Firstly, it will stoke the appetite for ever larger FX reserves for self-insurance reasons against difficult-to-measure national threats. Secondly, it argues for a higher price for goods such as food, energy, steel, or during the pandemic, PPE. Where domestic production is replacing imported goods, this is likely to cost more than the imported production being replaced.

Sticky inflation data will support the argument that monetary policies in the nations issuing reserve currencies are unlikely to be eased in the near future, and also support the view that future monetary easing cycles may result in a higher trough in both policy rates and bond yields.

All of this changes the attractiveness of bonds as the core part of any central bank’s reserves portfolios. Government bonds have been disparaged for over a decade – yielding little, and offering reduced liquidity as QE has reduced the number of free bonds available to trade. But with increased issuance by indebted governments enhancing market liquidity, and at current elevated yields, government bonds can reassert their traditional role as the cornerstone of foreign exchange reserves portfolios.
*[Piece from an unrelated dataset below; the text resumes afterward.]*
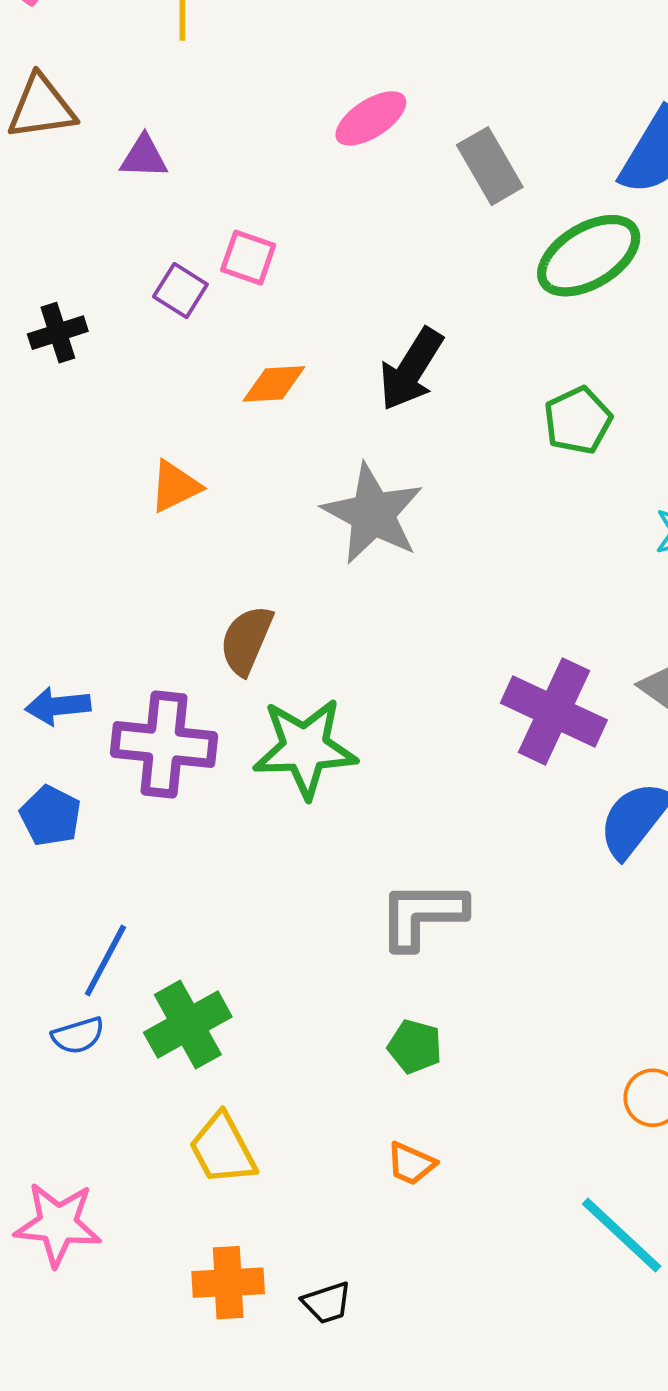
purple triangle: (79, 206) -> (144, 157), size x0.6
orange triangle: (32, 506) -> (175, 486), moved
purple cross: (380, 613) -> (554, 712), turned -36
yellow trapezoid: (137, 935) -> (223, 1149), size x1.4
The sharp increase in bond yields and the consequent revitalised role for bond investing in central bank portfolios might also provide an opportunity to think afresh about the active management of FX reserves. The traditional benchmark for central bank reserves managers have been cap weighted government bond indexes. Alternatives are available, and one innovation has come from the team at Saltmarsh. (

They have calculated scores for sovereign issuers that are based on perceived national resilience to possible future climate related events, as well as on an assessment of their current emissions profile.
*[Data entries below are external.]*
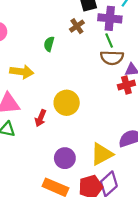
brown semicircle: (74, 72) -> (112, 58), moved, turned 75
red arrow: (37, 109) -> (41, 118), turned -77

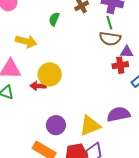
yellow circle: (67, 103) -> (50, 74), moved
red arrow: (41, 118) -> (38, 86), turned 63

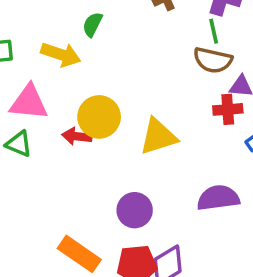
green semicircle: (54, 19) -> (92, 24), moved
purple circle: (56, 125) -> (135, 210), moved
yellow triangle: (90, 126) -> (158, 137), moved

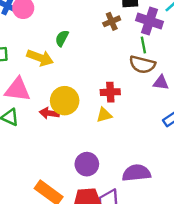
red cross: (228, 109) -> (110, 92), moved
yellow triangle: (158, 137) -> (104, 115), size x0.6
purple semicircle: (218, 198) -> (136, 173), moved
The scores give the investor an opportunity to structure a portfolio that gives enhanced exposure to sovereign issuers that have better scores on key climate related metrics. The expectation is that the bonds of these sovereign issuers will outperform those of sovereigns that are assessed as being less resilient, who have a worse emitter score, or both.

Central bank reserves management already encompasses the inclusion of green and sustainability labelled bonds, but with these and other innovations it might evolve into a much wider active management space.

The “holy trinity” of central bank reserves management is Security, Liquidity and Return. It is not an exaggeration to say that for most of the period following the Global Financial Crisis in 2008, government bonds struggled to provide even one of the three. The seismic move higher in yields since 2021 means that all three are once again provided to investors in government bonds.

Our expectation is that central bank reserves managers will take advantage of this. And with the trend for ever larger FX reserves intact, government bonds back in fashion, and with a possible shortage of experienced players in central bank reserves management departments, it could also prove exciting times for asset management houses who have maintained a commitment to the product and have a strong track records in high grade bond product.